In this Indian study, the effects of iron depletion and replenishment on molecular and biochemical indexes of iron status were investigated on the growth of male Wistar rats. The hypothesis that iron Moringa leaves could overcome the effects of iron deficiency and modulate the expression of genes of iron responsive than conventional iron supplements.

 

Iron deficiency was induced by feeding rats a diet deficient in iron for 10 weeks, while the control rats were kept on a diet of sufficient iron (35.0 mg Fe / kg diet). After the depletion period, the animals were repleted with different iron source in combination with ascorbic acid.

 

Iron deficiency caused a significant decrease (P <0.05) levels of serum ferritin and iron by 57% and 40%, respectively, compared with nondepleted control animals. Significant changes in the expression (0.5 to 100 times) of liver hepcidin (Hamp of), transferrin, transferrin receptor-2, hemochromatosis type 2 ferroportina 1, ceruloplasmin, and ferritin H were recorded in iron and iron-depleted rats repletado compared with nondepleted rats (P <0.05). Iron in the diet of Moringa leaf was found to be higher compared with ferric citrate in overcoming the effects of iron deficiency in rats.

 

These results suggest that changes in the relative expression of hepcidin mRNA in the liver can be used as a sensitive marker for iron deficiency.

Calcium and iron rich foods in postpartum practices in China.
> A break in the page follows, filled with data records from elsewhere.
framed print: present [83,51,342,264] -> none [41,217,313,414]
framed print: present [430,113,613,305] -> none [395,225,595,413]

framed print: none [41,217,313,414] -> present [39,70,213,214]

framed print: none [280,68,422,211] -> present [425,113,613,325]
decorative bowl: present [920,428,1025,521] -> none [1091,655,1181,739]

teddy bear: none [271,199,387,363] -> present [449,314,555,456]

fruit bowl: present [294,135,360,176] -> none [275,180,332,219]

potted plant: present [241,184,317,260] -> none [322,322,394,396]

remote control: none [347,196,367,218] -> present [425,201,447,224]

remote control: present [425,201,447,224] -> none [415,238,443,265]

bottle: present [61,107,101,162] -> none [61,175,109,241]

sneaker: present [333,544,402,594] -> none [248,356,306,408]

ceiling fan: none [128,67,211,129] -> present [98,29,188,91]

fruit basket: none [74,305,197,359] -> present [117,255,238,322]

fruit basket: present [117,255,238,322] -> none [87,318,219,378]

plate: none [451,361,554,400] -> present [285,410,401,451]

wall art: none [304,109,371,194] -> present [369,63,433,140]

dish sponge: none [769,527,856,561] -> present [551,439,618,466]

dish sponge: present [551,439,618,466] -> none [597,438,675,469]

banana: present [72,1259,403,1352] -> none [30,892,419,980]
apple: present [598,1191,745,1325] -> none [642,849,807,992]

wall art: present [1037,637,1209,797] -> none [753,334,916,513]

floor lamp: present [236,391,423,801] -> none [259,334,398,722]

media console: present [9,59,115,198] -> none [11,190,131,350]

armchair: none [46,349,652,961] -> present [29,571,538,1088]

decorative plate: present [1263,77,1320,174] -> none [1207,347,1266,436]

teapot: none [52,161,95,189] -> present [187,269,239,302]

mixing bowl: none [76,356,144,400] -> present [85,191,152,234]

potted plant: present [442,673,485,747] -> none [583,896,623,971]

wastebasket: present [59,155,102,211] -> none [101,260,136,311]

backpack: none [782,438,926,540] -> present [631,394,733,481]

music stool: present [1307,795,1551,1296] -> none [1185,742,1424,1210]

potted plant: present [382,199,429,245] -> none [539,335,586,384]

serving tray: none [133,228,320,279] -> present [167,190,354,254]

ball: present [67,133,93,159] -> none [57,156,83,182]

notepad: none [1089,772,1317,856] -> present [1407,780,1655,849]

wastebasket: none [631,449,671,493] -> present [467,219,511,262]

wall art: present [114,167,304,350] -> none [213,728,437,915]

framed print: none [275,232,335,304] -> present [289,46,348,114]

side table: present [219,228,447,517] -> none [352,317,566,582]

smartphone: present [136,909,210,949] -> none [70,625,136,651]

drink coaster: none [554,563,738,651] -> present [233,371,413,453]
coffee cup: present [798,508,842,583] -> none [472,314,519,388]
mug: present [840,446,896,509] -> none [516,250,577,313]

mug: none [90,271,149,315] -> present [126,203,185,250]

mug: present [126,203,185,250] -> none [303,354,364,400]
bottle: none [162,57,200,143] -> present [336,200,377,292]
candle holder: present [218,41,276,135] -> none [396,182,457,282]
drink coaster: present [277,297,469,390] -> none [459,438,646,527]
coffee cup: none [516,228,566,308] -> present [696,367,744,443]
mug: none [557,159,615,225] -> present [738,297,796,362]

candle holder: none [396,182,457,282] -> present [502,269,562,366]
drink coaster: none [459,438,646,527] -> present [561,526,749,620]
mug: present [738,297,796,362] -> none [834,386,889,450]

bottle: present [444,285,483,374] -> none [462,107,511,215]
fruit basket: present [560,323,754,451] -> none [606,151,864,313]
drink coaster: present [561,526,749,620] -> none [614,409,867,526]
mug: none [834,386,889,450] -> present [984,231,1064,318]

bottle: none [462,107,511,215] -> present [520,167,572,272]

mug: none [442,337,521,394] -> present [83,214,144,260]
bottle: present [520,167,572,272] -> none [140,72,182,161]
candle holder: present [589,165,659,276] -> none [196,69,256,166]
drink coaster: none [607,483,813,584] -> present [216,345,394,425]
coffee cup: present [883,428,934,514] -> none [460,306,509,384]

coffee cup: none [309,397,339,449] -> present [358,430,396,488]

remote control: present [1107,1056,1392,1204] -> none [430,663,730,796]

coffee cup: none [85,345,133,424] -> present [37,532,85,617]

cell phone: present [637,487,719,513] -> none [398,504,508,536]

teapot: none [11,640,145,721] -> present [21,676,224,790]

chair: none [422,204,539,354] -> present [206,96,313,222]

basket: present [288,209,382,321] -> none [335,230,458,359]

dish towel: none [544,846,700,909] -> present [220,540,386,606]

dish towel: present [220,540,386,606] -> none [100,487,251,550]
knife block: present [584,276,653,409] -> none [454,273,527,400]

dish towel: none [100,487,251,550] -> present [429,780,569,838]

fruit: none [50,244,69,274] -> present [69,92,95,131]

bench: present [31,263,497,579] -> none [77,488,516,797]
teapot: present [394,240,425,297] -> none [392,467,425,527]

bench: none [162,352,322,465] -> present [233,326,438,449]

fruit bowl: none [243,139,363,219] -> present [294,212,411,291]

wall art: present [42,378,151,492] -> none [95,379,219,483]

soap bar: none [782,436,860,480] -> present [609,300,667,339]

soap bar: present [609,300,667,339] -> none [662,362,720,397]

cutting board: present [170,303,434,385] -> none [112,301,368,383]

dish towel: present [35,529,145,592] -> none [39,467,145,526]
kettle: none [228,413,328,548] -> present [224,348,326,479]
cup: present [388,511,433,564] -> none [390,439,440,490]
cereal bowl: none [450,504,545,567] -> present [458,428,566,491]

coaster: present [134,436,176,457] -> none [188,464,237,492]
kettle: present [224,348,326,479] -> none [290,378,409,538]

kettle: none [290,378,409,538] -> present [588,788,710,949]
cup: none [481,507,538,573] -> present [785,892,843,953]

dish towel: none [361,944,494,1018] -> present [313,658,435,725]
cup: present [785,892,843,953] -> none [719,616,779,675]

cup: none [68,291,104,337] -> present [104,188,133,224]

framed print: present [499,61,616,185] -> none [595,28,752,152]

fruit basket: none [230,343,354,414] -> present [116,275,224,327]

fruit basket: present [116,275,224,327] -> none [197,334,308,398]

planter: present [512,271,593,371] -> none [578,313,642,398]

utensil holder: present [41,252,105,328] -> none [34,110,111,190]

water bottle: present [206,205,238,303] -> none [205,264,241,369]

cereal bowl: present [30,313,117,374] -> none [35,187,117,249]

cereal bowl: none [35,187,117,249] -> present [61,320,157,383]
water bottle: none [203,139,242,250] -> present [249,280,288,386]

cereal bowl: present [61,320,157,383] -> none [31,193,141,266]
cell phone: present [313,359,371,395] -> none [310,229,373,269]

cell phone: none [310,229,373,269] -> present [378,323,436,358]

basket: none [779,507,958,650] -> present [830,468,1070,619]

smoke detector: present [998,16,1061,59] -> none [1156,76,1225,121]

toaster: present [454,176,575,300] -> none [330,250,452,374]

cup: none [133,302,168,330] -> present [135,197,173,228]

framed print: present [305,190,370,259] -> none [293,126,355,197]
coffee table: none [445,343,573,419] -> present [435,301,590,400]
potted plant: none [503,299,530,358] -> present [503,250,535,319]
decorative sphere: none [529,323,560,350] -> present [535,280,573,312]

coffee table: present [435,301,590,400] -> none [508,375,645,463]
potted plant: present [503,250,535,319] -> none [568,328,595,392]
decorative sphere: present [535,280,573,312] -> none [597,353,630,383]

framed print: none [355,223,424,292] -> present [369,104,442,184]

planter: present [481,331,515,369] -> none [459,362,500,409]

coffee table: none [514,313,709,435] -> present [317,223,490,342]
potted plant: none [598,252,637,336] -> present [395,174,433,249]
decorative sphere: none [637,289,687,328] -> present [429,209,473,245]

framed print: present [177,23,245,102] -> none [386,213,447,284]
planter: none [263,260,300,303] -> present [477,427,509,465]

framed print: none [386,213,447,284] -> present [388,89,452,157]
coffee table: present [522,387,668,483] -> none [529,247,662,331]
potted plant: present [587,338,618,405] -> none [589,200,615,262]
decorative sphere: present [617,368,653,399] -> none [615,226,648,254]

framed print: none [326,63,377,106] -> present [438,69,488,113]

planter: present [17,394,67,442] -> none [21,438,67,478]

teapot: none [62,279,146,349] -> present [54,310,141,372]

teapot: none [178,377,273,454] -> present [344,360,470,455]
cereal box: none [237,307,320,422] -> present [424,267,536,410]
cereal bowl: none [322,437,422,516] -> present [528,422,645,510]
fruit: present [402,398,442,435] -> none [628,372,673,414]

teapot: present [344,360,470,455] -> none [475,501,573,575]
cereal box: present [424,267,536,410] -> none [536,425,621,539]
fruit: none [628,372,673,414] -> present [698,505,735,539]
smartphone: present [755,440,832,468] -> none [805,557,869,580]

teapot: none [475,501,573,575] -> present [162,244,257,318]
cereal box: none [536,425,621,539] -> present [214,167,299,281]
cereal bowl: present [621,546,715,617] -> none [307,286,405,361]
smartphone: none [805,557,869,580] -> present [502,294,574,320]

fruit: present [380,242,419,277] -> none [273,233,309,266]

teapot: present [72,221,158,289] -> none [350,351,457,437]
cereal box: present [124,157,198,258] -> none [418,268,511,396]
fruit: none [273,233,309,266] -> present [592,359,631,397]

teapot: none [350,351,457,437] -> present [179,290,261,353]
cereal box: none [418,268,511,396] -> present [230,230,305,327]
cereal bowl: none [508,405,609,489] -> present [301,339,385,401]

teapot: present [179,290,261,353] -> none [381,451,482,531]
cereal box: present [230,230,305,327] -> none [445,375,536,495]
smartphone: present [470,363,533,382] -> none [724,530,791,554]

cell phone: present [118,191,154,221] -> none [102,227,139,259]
Dr. SM Chan and colleagues studies the ‘ginger vinegar soup’ and other special dietary practices in China that have been traditionally recommended for postpartum women in Hong Kong. ‘Ginger vinegar soup’ samples were collected at the 2 week home visits. Calcium and iron content were measured by the combination of dry ashing method and atomic absorption spectrophotometry.

 

The results were compared with other types of soup and food sources. The authors used a food frequency questionnaire was completed at the 6 week interview to assess the special dietary practices during this period. At the department of paediatrics at the Chinese University of Hong Kong in Shatin they gathered the results from 51 subjects. 22 ginger vinegar soup samples and 6 other soup samples were collected.

 

Consumption of special food items such as chicken, ginger, egg, and pig’s trotters, varied greatly among subjects. More poultry and similar amounts of egg were consumed by the 51 women studied as compared with the Hong Kong general population as such. Chicken soup and ginger vinegar soup were commonly consumed. Median iron and calcium contents of the ginger vinegar soup were 0.84 mg/dl and 4.65 mg/dl, respectively. This calcium content was higher than that of the other 6 soup samples, but was low as compared with other calcium-rich foods. Iron content of ginger vinegar soup was higher than that of the other 6 samples and was comparable to some iron rich foods. The scientists concluded that Hong Kong Chinese postpartum women followed traditional dietary practices to different degrees. These practices were characterized by increased poultry consumption. Iron content of ginger vinegar soup was comparable to some iron rich foods.